Сягуань представлял собой непривлекательное, продуваемое всеми ветрами место, окруженное голыми неприступными горами. Как и в Куньмине, здесь кипела жизнь – по городу разъезжали на джипах китайские, американские и британские военные, купцы отправляли и принимали товары на грузовиках и лодках, а по улицам толпами слонялись носильщики, шоферы и просто бездельники. Сягуань славился тем, что там водились на удивление крупные и живучие клопы.
Отсюда можно было отправиться в Лицзян либо с караваном, либо пешком. И то и другое я проделывал не раз, но особенно ярко мне запомнилось, как я, уже прожив в Лицзяне достаточно долго, возвращался туда с караваном. Это было весной, когда погода в тех краях стоит сухая и не такая жаркая, как в летнее время.
После прибытия в Сягуань я распорядился, чтобы мой багаж отнесли в дом к другу. Созвали караванщиков; они сосчитали грузы и разделили их на партии. Затем началась торговля, которая продолжалась около двух часов – хитрецы то и дело притворялись, будто отказываются от моего предложения, и уходили, но через некоторое время неизменно возвращались, всякий раз снижая цену то на пятьдесят центов, то на доллар за каждый груз. Наконец мы договорились, уплатили залог в один доллар и вздохнули спокойно. Вскоре появились крепкие женщины народности миньцзя, которые перенесли наши ящики и чемоданы на лодки. Вечером, после сытного ужина, мы пошли проверить багаж – он к тому времени был аккуратно уложен в большой лодке. Когда вышла луна, над лодкой поднялся огромный парус. Мужчины и женщины принесли местные мандолины и гитары, а также тарелку сыра и большой кувшин вина. Пока они играли и пели, мы угощались вином. Наконец лодка отдала швартовы и заскользила по бескрайней серебристой глади прекрасного озера Дали, а за ней последовали и другие грузовые лодки – мы провожали их взглядом, пока они не скрылись в темноте; нам предстояло проделать тот же путь на автобусе.

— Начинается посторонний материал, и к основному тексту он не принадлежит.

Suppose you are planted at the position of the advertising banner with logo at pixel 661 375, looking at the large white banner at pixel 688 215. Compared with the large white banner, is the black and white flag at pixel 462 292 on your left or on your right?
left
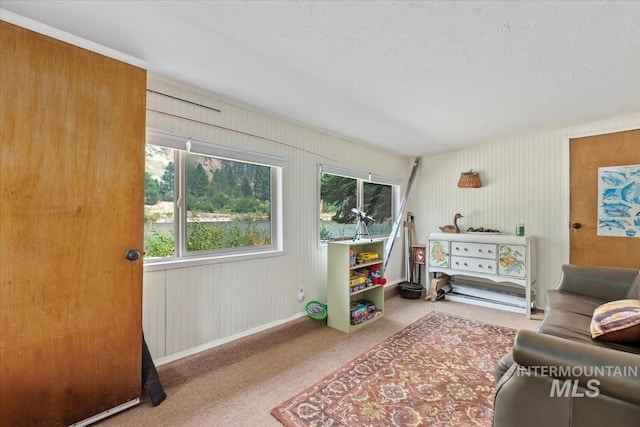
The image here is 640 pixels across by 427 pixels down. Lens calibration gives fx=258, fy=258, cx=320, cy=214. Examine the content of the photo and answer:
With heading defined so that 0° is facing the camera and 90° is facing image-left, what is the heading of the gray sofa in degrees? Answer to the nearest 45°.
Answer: approximately 90°

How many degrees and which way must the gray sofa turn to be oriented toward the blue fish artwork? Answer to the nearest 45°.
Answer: approximately 90° to its right
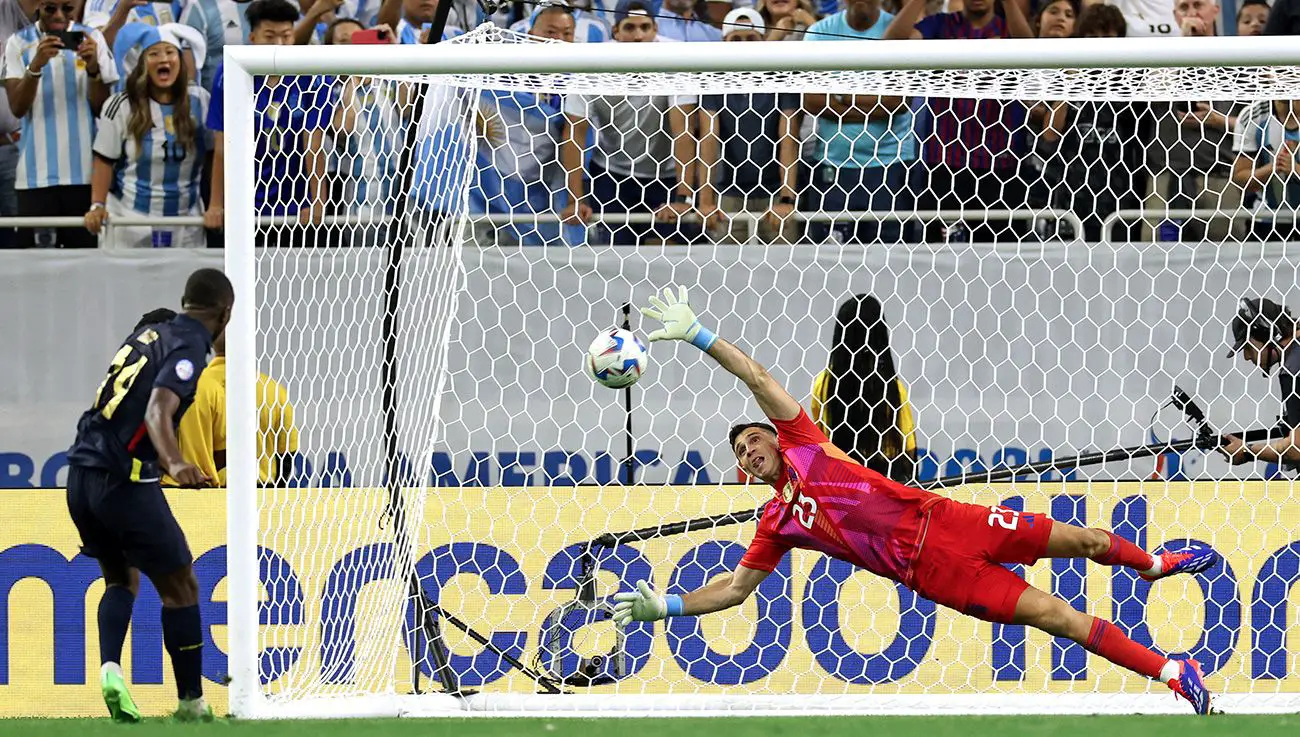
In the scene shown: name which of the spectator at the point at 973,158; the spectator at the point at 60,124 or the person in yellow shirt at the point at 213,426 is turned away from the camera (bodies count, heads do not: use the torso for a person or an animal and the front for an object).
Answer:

Проснувшись рано утром, я позавтракал местной ветчиной и мягким сыром с лепешками “баба” (для сдобности в тесто добавляют масло и обрезки ветчины), запивая их тибетским масляным чаем. Пришел мой слуга-наси по имени Хоцзучи; мы собрали нашу ручную кладь и пукхай (постель) и сели на скрипучий, переполненный автобус, который за час довез нас до Дали. Этот город многие считают одним из красивейших в мире, однако мне он никогда не нравился. После того как его разрушило землетрясение, он так и не оправился до конца – в воздухе витал дух запустения и смерти. Мы проехали сквозь южные ворота и быстро пересекли город, достигнув северных ворот. Там нас поджидали толпы извозчиков на “колесницах”, запряженных одной-двумя лошадьми. Мы сторговались о цене, погрузили, как смогли, наш багаж и втиснулись в полную пассажиров телегу. Я называю их “колесницами”, поскольку мне кажется, что нигде больше в мире подобные средства передвижения не водятся. Это были продолговатые деревянные коробки без передней стенки и с двумя скамейками для сидения внутри, поставленные на два колеса со старыми резиновыми шинами и затененные голубым навесом. Они выглядели настолько примитивно, что при виде них я каждый раз представлял себе, как фараон посылает нечто подобное за стариком Иаковом, желая призвать его в Египет. Дорога скорее напоминала тропу, петляющую среди огромных камней; местами ее пересекали горные ручьи, через которые никто не потрудился построить мостов, и наше сооружение, скрипя и качаясь из стороны в сторону, неслось сквозь все это со всей скоростью, на какую были способны две запряженные в него крепкие лошади. Я предусмотрительно сел впереди. Иногда нас трясло до того сильно, что пассажиров подбрасывало до самого потолка, так что один из них едва не раскроил себе голову. После обеда мы, все в синяках и царапинах, наконец добрались до пункта назначения – Тамакая, на другой стороне озера Дали. Единственным достоинством этой поездки была возможность любоваться красотой озера, которое сияло, словно изумруд в оправе из синих гор.